While these medicines tend to calm people with A.D.H.D., those without the disorder find that just one pill can jolt them with the energy and focus to push through all-night homework binges and stay awake during exams afterward. “It’s like it does your work for you,” said William, a recent graduate of the Birch Wathen Lenox School on the Upper East Side of Manhattan.”
And here again, the problem, as the article writers see it, is that this might lead to more mental health issues and deviance (the strategies to get a prescription), not the very fact of using these substances for school work, not the whole system that creates that need for chemical support, not the fact that this is the way the upper classes get their edge in the academic race, not the organization of the academic system itself. Again, behind the substance discussion, the central social aspects are pushed to the background.
This reminds me that, a couple of years ago, a well-known company selling energy drinks came to my campus during final exams week to give out free samples of their products. No one can come and distribute stuff to campus without administrative approval. Apparently, someone thought this was a good idea. Let’s pump them full of the thing and it won’t matter that they have to work two jobs to pay for college.
“Georgia’s foster children are being over-medicated, often to sedate them or control their behavior rather than treat a medical condition, a new study confirms.
The question is: What should Georgia do about it?
Giovan Bazan, now 21, said he almost died at 16 when a combination of medications caused him to convulse and vomit. A sedative made it difficult for him to sit up in bed, Bazan said, and he would have suffocated if the staff at his group home hadn’t recognized the danger and come to his aid.
Bazan told the state House Health and Human Services Committee that foster parents had used more medications and stronger doses to control his behavior. He said juvenile justice officials also warned that they would not end his probation unless he kept taking his medication.
“Obviously as a youth we have a bit of rebellious spirit,” he said, “but that doesn’t mean that we are mentally ill.”
Mason McFalls, 24, said nearly every child he met in 14 years in foster care was taking psychotropic medications.
“I’ve seen kids literally shaking from being so wound up on the medication,” McFalls said.

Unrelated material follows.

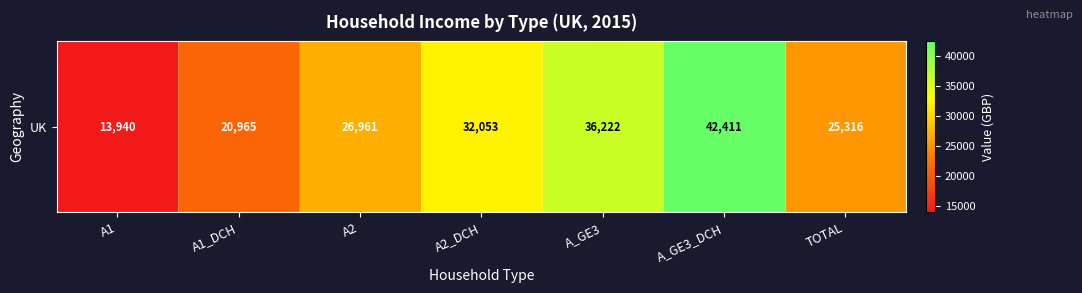

What is the maximum value shown in the chart?

42411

Frequently, foster children are treated by a different doctor every time they’re moved to a new foster home, authorities say. Those doctors generally do not have access to a child’s medical history, so they may diagnose different disorders and prescribe different drugs and treatment.”
Well, at least, they don’t have to come up with strategies to get prescriptions, like the upper-class kids.
So where am I going with all this? Simply with the fact that how we define, diagnose, treat (or not treat) mental illness involve a whole bunch of variable such as masculine (in the case of the military) or competitive subcultures, organizational and institutional structures, the structure of professional organizations competing for power and various forms of capital, as well as the social status of affected populations and general socio-economic conditions. And all these variables, put together also point to the fact that labeling of conditions or behavior as “mentally ill” they either leave people to fend for themselves when the source of their mental health problems is unavoidably social, or hides the social nature of mental disorders.